Stephen Marcos Jones, chief executive of the Association for Consultancy and Engineering (ACE), said: “We are hearing stark warnings – the OBR outlined a poor outlook for the rest of the year in the spring statement, and only yesterday the Bank of England shared its views that surging inflation could trigger a recession. While we need to be wary of self-fulfilling prophecies, we do need to recognise that we are now in choppy waters and the immediate post-pandemic optimism, which positively impacted on construction figures in 2021 and 2022, has now started to dissipate.
“The conflict in Ukraine is leading to further pressures on materials and the supply chain, fuelling inflation and an increase in project costs. We need to ensure this doesn’t negatively impact on the pipeline by encouraging public clients to push on through with committed projects – and in some cases to bring them forward – to support the industry through what will undoubtedly be challenging times ahead.”
Mark Robinson, group chief executive at SCAPE, said: “After a buoyant first quarter, a slowdown in sector output has felt almost inevitable. Price increases and rising material costs are beginning to factor into future purchasing decisions at a time when public organisations need the confidence to accelerate projects knowing they will be delivered on time and to budget. Coupled with interest rates creeping up, firms across the supply chain are likely to see margins further reduced in the coming months without careful project management and engaged clients. Any legislative support mooted in the Queen’s Speech next week, including the energy strategy bill, are unlikely to offer any immediate respite so open dialogue between all parties will continue to be vital for the rest of the year at least.”

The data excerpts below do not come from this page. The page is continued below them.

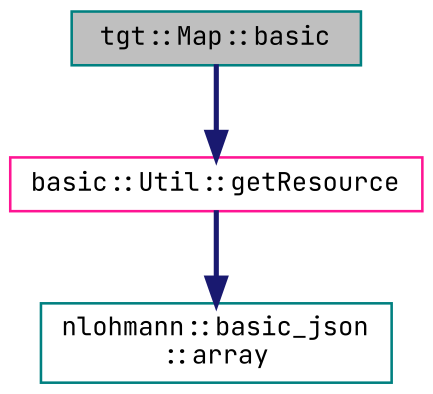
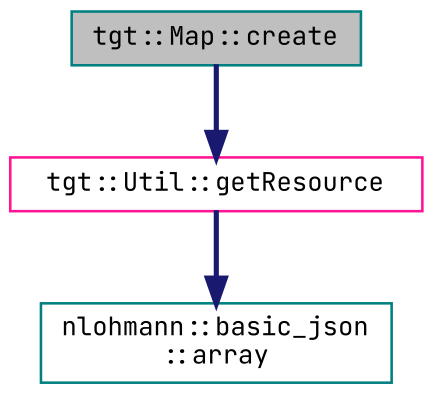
  digraph {
    fontname="JetBrains Mono"
    rankdir=TB
    node [color=teal fillcolor=white fontname="JetBrains Mono" fontsize=10 shape=record style=filled]
    edge [color=midnightblue fontname="JetBrains Mono" fontsize=10 labelfontname=Helvetica labelfontsize=10 style=bold]
-   n1 [fillcolor=grey75 fontcolor=black height=0.2 label="tgt::Map::basic" width=0.4]
-   n2 [color=deeppink height=0.2 label="basic::Util::getResource" width=0.4]
+   n1 [fillcolor=grey75 fontcolor=black height=0.2 label="tgt::Map::create" width=0.4]
+   n2 [color=deeppink height=0.2 label="tgt::Util::getResource" width=0.4]
    n3 [height=0.2 label="nlohmann::basic_json\l::array" width=0.4]
    n1 -> n2
    n2 -> n3
  }
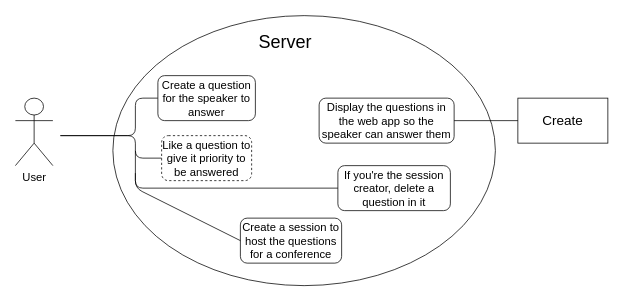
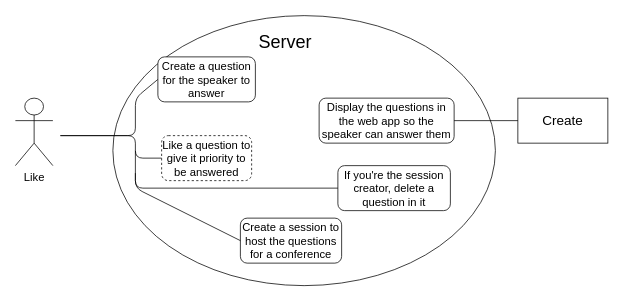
  <mxCell id="0" />
  <mxCell id="1" parent="0" />
  <mxCell id="2" value="" style="ellipse;whiteSpace=wrap;html=1;" parent="1" vertex="1"><mxGeometry x="150" y="20" width="510" height="360" as="geometry" /></mxCell>
  <mxCell id="3" value="&lt;font style=&quot;font-size: 24px&quot;&gt;Server&lt;/font&gt;" style="text;html=1;strokeColor=none;fillColor=none;align=center;verticalAlign=middle;whiteSpace=wrap;rounded=0;" parent="1" vertex="1"><mxGeometry x="360" y="45" width="40" height="20" as="geometry" /></mxCell>
- <mxCell id="4" value="&lt;font style=&quot;font-size: 15px&quot;&gt;User&lt;/font&gt;" style="shape=umlActor;verticalLabelPosition=bottom;labelBackgroundColor=#ffffff;verticalAlign=top;html=1;outlineConnect=0;" parent="1" vertex="1"><mxGeometry x="20" y="130" width="50" height="90" as="geometry" /></mxCell>
+ <mxCell id="4" value="&lt;font style=&quot;font-size: 15px&quot;&gt;Like&lt;/font&gt;" style="shape=umlActor;verticalLabelPosition=bottom;labelBackgroundColor=#ffffff;verticalAlign=top;html=1;outlineConnect=0;" parent="1" vertex="1"><mxGeometry x="20" y="130" width="50" height="90" as="geometry" /></mxCell>
  <mxCell id="5" value="" style="endArrow=none;html=1;entryX=0;entryY=0.5;entryDx=0;entryDy=0;" parent="1" target="6" edge="1"><mxGeometry width="50" height="50" relative="1" as="geometry"><mxPoint x="80" y="180" as="sourcePoint" /><mxPoint x="140" y="180" as="targetPoint" /><Array as="points"><mxPoint x="180" y="180" /><mxPoint x="180" y="130" /></Array></mxGeometry></mxCell>
- <mxCell id="6" value="&lt;font style=&quot;font-size: 15px&quot;&gt;Create a question for the speaker to answer&lt;/font&gt;" style="rounded=1;whiteSpace=wrap;html=1;" parent="1" vertex="1"><mxGeometry x="210" y="100" width="130" height="60" as="geometry" /></mxCell>
+ <mxCell id="6" value="&lt;font style=&quot;font-size: 15px&quot;&gt;Create a question for the speaker to answer&lt;/font&gt;" style="rounded=1;whiteSpace=wrap;html=1;" parent="1" vertex="1"><mxGeometry x="210" y="75" width="130" height="60" as="geometry" /></mxCell>
  <mxCell id="7" value="Like a question to give it priority to be answered" style="rounded=1;whiteSpace=wrap;html=1;fontSize=15;dashed=1;" parent="1" vertex="1"><mxGeometry x="215" y="180" width="120" height="60" as="geometry" /></mxCell>
  <mxCell id="8" value="" style="endArrow=none;html=1;fontSize=15;exitX=0;exitY=0.5;exitDx=0;exitDy=0;" parent="1" source="7" edge="1"><mxGeometry width="50" height="50" relative="1" as="geometry"><mxPoint x="140" y="240" as="sourcePoint" /><mxPoint x="80" y="180" as="targetPoint" /><Array as="points"><mxPoint x="180" y="210" /><mxPoint x="180" y="180" /></Array></mxGeometry></mxCell>
  <mxCell id="9" value="Create a session to host the questions for a conference" style="rounded=1;whiteSpace=wrap;html=1;fontSize=15;" parent="1" vertex="1"><mxGeometry x="320" y="290" width="135" height="60" as="geometry" /></mxCell>
  <mxCell id="10" value="" style="endArrow=none;html=1;fontSize=15;exitX=0;exitY=0.5;exitDx=0;exitDy=0;" parent="1" source="9" edge="1"><mxGeometry width="50" height="50" relative="1" as="geometry"><mxPoint x="150" y="240" as="sourcePoint" /><mxPoint x="180" y="200" as="targetPoint" /><Array as="points"><mxPoint x="180" y="250" /></Array></mxGeometry></mxCell>
  <mxCell id="11" value="Create" style="rounded=0;whiteSpace=wrap;html=1;fontSize=18;" parent="1" vertex="1"><mxGeometry x="690" y="130" width="120" height="60" as="geometry" /></mxCell>
  <mxCell id="12" value="Display the questions in the web app so the speaker can answer them" style="rounded=1;whiteSpace=wrap;html=1;fontSize=15;" parent="1" vertex="1"><mxGeometry x="425" y="130" width="180" height="60" as="geometry" /></mxCell>
  <mxCell id="13" value="" style="endArrow=none;html=1;fontSize=15;entryX=0;entryY=0.5;entryDx=0;entryDy=0;exitX=1;exitY=0.5;exitDx=0;exitDy=0;" parent="1" source="12" target="11" edge="1"><mxGeometry width="50" height="50" relative="1" as="geometry"><mxPoint x="640" y="160" as="sourcePoint" /><mxPoint x="690" y="110" as="targetPoint" /></mxGeometry></mxCell>
  <mxCell id="14" value="If you're the session creator, delete a question in it" style="rounded=1;whiteSpace=wrap;html=1;fontSize=15;" parent="1" vertex="1"><mxGeometry x="450" y="220" width="150" height="60" as="geometry" /></mxCell>
  <mxCell id="15" value="" style="endArrow=none;html=1;fontSize=15;entryX=0;entryY=0.5;entryDx=0;entryDy=0;" parent="1" target="14" edge="1"><mxGeometry width="50" height="50" relative="1" as="geometry"><mxPoint x="180" y="230" as="sourcePoint" /><mxPoint x="270" y="250" as="targetPoint" /><Array as="points"><mxPoint x="180" y="250" /></Array></mxGeometry></mxCell>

Brendan Sharkey, head of construction and real estate at MHA, said: “In the long term, the sector may experience a decline in new civil engineering, commercial and industrial projects as businesses and investors start to hold back on new orders until price stability returns and there is more economic certainty. Now would be a good time to reassess delivery models to identify potential cost-savings. Firms also need to be vigorous in negotiating and renegotiating contracts. Rampant inflation means a job that looked profitable one month will be loss-making the next.”
Brian Smith, AECOM head of cost management UK&I, said: “Figures show industry resilience with activity continuing to grow on the back of strong orders last year, but cost inflation is becoming increasingly problematic and developers are progressing more cautiously. Inflation is a medium term issue. The immediate impact of the recent energy price shock is working through but lagged effects will continue to be felt later in the year as existing supply and energy agreements come up for renegotiation. Our latest view is that building cost inflation will hit 9% again in Q1 next year and will average around 8% in both 2022 and 2023.”
PMI data was collected between 11-28 April 2022.